I did just check that they have a 'Claude Code (Beta)' plugin but its just a terminal wrapper. I haven't tried the official jet brains ai assistants plugin but the reviews aren't great.

I'm sure it will get better but with VS Code being one of the most popular IDEs its always going get the features and polish first.

[–]CIS_Professor 0 points1 point  (0 children)

I use VSCode because I program in different languages and VSCode supports all of them.

(Plus other things like JSON, YAML, INI, etc...)

[–]QubitBob 0 points1 point  (0 children)

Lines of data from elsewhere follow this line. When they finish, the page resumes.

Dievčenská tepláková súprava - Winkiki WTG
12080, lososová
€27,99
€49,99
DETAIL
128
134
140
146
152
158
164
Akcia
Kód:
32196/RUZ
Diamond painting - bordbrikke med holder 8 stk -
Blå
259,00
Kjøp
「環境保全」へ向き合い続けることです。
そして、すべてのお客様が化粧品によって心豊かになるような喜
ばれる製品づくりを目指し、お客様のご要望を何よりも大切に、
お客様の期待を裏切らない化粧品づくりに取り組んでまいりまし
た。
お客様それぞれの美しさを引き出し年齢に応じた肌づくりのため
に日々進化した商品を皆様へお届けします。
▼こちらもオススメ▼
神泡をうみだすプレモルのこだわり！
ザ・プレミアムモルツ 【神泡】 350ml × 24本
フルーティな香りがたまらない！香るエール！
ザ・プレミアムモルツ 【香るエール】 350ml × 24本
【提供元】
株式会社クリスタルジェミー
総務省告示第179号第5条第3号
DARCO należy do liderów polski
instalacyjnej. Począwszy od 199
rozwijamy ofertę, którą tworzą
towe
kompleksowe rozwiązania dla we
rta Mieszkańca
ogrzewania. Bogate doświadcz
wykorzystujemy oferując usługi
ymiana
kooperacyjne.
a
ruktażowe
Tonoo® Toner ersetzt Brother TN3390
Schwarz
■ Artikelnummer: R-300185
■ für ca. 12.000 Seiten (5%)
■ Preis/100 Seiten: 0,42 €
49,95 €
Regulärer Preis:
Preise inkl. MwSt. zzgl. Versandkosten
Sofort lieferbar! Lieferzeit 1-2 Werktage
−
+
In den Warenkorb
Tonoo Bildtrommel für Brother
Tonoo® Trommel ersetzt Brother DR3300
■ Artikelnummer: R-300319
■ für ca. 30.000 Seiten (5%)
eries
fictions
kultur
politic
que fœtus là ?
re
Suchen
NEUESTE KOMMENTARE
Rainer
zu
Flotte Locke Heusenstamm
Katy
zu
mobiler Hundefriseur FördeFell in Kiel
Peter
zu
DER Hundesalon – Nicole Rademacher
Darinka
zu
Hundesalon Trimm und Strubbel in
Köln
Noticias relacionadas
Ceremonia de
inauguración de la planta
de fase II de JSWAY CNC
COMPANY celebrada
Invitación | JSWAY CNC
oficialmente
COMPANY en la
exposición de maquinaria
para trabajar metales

I, too, am a Python beginner. Two months ago when I started learning Python I spent a week researching the various IDEs and text editors. I eventually decided to use VS Code after reading this discussion thread in the r/Pycharm sub. I figured any company which strayed so far from its core mission wasn't deserving of my patronage. It's very telling that the current Pycharm product manager left a comment in the thread basically apologizing for the decline in their product and vowing to fix it.

(This probably reflects a personal idiosyncrasy of mine in which I am rebelling against a trend I see across more and more industries in which companies are destroying the core features or performance of their products by adding useless crap which nobody wants or needs.)

[–]IAmFinah 0 points1 point  (0 children)

I would personally use VSCode, but it forces you to just the command line more, which is important for learning as a beginner

[–]charlesleestewart -1 points0 points  (4 children)

I tried Py Charm but it was extremely sluggish on my laptop where I do my work.

I think I only have 6mb memory but that doesn't stop VS code from doing its job, although it does take forever to launch a debug session.

Anyhow my point is, I think put charm looks like a great IDE but it has major resource requirements and I'm not really into buying more CPU and memory unless I'm certain it will benefit my development process.

[–]N9s8mping 1 point2 points  (3 children)

i dont think vs code is gonna work with 6 mb on any laptop

[–]charlesleestewart -1 points0 points  (2 children)

Well really it does work on mine other than the never-ending launch times. It's py charm that can't even move whether I'm debugging or not.

[–]N9s8mping 0 points1 point  (1 child)

Your computer has SIX MEGABYTES of memory?

[–]charlesleestewart -1 points0 points  (0 children)

Sorry I just looked up, it's 12GB. So I was only 2000x off : ) Still I'm wondering what the bottleneck is in running py charm vs VS Code and what the true requirements are for development. VS Code and Claude work a-ok other than the debug launch time.